As of now, there are currently nine redesigned and revamped NPPs that provide self-service features, such as an e-kiosk with a touchscreen terminal to allow members of the public to report a crime and apply for police documents, among other things.
This is up from the initial three fully automated NPPs in West Coast, Radin Mas and Marsiling, which were announced as a six-month pilot in December 2013. There are currently 62 NPPs islandwide.
The newly redesigned NPPs are in Bishan, Boon Lay, Nee Soon South, Pasir Panjang, Siglap and Tanjong Pagar.
Of these, four NPPs also provide ATM and AXS machines.
Apart from the self-service features, members of the public can speak to a police officer stationed at the nearest Neighbourhood Police Centre via video conferencing should they need more help. There are also automated drop-boxes for lost-and-found property, as well as interactive tablets with various apps from government agencies and crime prevention advisories, available to the public.
One of the aims of the Community Policing System (COPS) rolled out in 2012 was to tap technology so that the police can free up manpower to better serve the community where officers can be redeployed from desk-bound duties.
With regards to the choice of locations, the police said the decision was based on the “demographics of the neighbourhood to allow the police to test the effectiveness in serving both the younger and older users”.

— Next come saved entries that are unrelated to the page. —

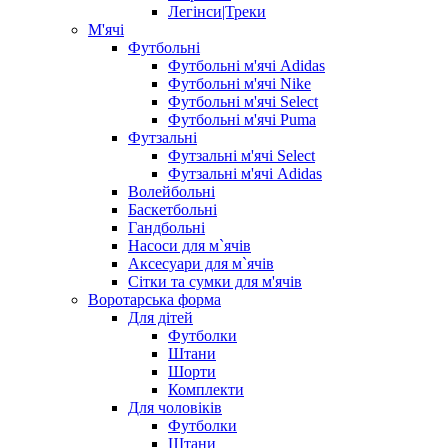
Легінси|Треки
М'ячі
Футбольні
Футбольні м'ячі Adidas
Футбольні м'ячі Nike
Футбольні м'ячі Select
Футбольні м'ячі Puma
Футзальні
Футзальні м'ячі Select
Футзальні м'ячі Adidas
Волейбольні
Баскетбольні
Гандбольні
Насоси для м`ячів
Аксесуари для м`ячів
Сітки та сумки для м'ячів
Воротарська форма
Для дітей
Футболки
Штани
Шорти
Комплекти
Для чоловіків
Футболки
Штани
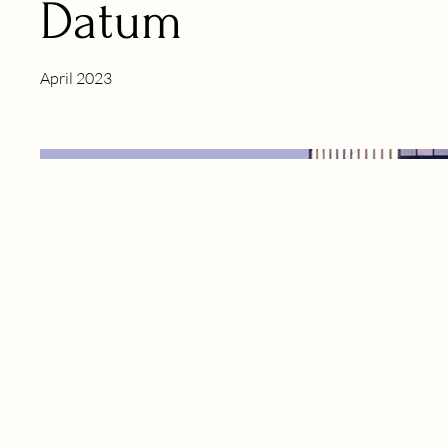
Datum
April 2023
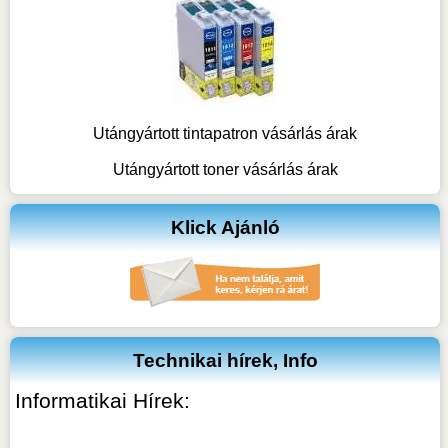
Utángyártott tintapatron vásárlás árak
Utángyártott toner vásárlás árak
Klick Ajánló
Technikai hírek, Info
Informatikai Hírek:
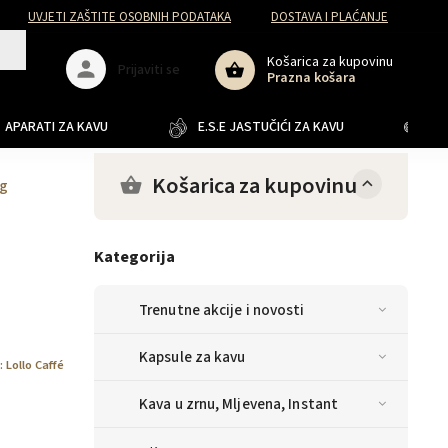
UVJETI ZAŠTITE OSOBNIH PODATAKA
DOSTAVA I PLAĆANJE
Košarica za kupovinu
Prijaviti se
Prazna košara
APARATI ZA KAVU
E.S.E JASTUČIĆI ZA KAVU
JA
Košarica za kupovinu
kg
Kategorija
Trenutne akcije i novosti
Kapsule za kavu
:
Lollo Caffé
Kava u zrnu, Mljevena, Instant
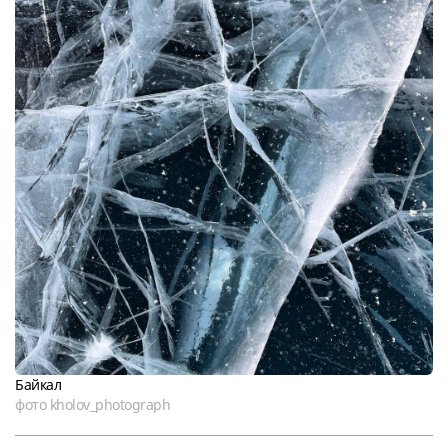
Байкал
фото kholov_photograph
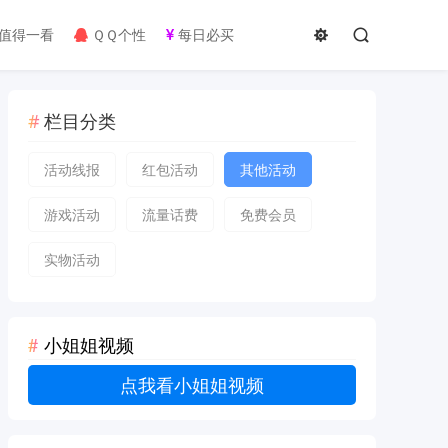
值得一看
ＱＱ个性
每日必买
栏目分类
活动线报
红包活动
其他活动
游戏活动
流量话费
免费会员
实物活动
小姐姐视频
点我看小姐姐视频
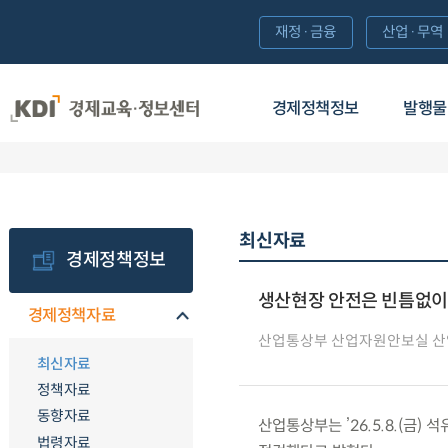
재정·금융
산업·무역
경제정책정보
발행물
최신자료
경제정책정보
생산현장 안전은 빈틈없이,
경제정책자료
산업통상부 산업자원안보실 
최신자료
정책자료
동향자료
산업통상부는 ’26.5.8.(금
법령자료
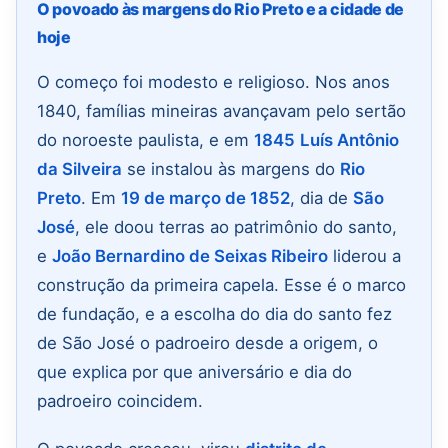
O povoado às margens do Rio Preto e a cidade de
hoje
O começo foi modesto e religioso. Nos anos
1840, famílias mineiras avançavam pelo sertão
do noroeste paulista, e em
1845
Luís Antônio
da Silveira
se instalou às margens do
Rio
Preto
. Em
19 de março de 1852
, dia de
São
José
, ele doou terras ao patrimônio do santo,
e
João Bernardino de Seixas Ribeiro
liderou a
construção da primeira capela. Esse é o marco
de fundação, e a escolha do dia do santo fez
de São José o padroeiro desde a origem, o
que explica por que aniversário e dia do
padroeiro coincidem.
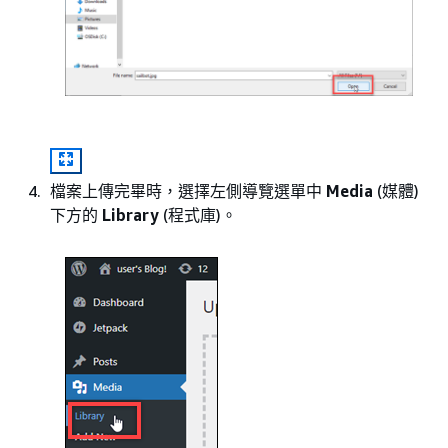
檔案上傳完畢時，選擇左側導覽選單中
Media
(媒體)
下方的
Library
(程式庫)。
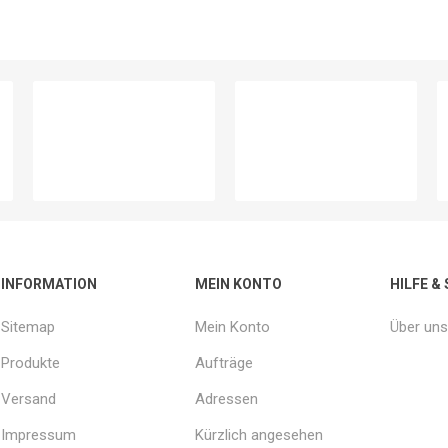
INFORMATION
MEIN KONTO
HILFE &
Sitemap
Mein Konto
Über uns
Produkte
Aufträge
Versand
Adressen
Impressum
Kürzlich angesehen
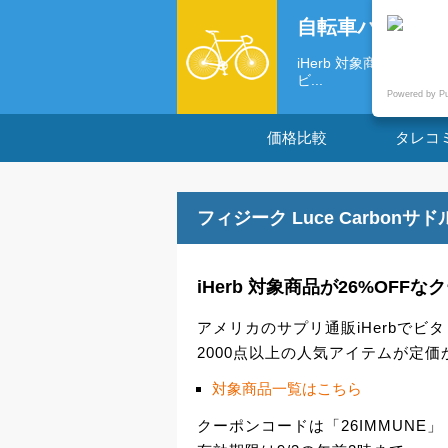
自転車パーツの
iHerb 対象商品が26
ビ...
Powered by P
価格比較
タレコ
フィジーク Luce Carbonサ
iHerb 対象商品が26%OFFな
アメリカのサプリ通販iHerbで
2000点以上の人気アイテムが定価
対象商品一覧はこちら
クーポンコードは「26IMMUNE」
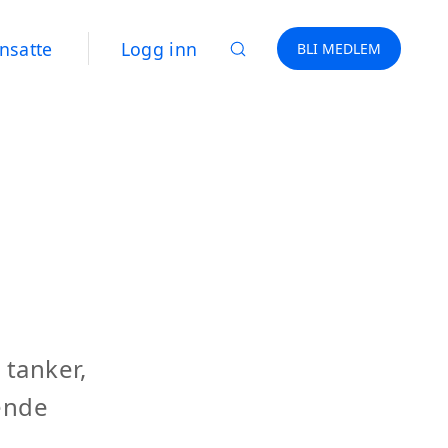
nsatte
Logg inn
BLI MEDLEM
 tanker,
ende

Member of Parliament (MP) Lee Bee Wah of Nee Soon GRC noted to local media, that resident feedback on the revamped Nee Soon South NPP has been positive so far. She noted that police patrolling had been stepped up, with more police presence in the HDB estates. The meeting rooms within the police post also provide more space for grassroots leaders and residents to use the facilities.
There is concern that the older generation might find it hard it use the automated interface. A resident has suggested that teaching of how to use the machines would likely be valued.
Going forward, there will probably be more e-platforms for the public to report a crime as the police continue to leverage technology, said the police, who will continue to evaluate the feedback received on the redesigned NPPs, to see how the delivery of such services to the public can be improved.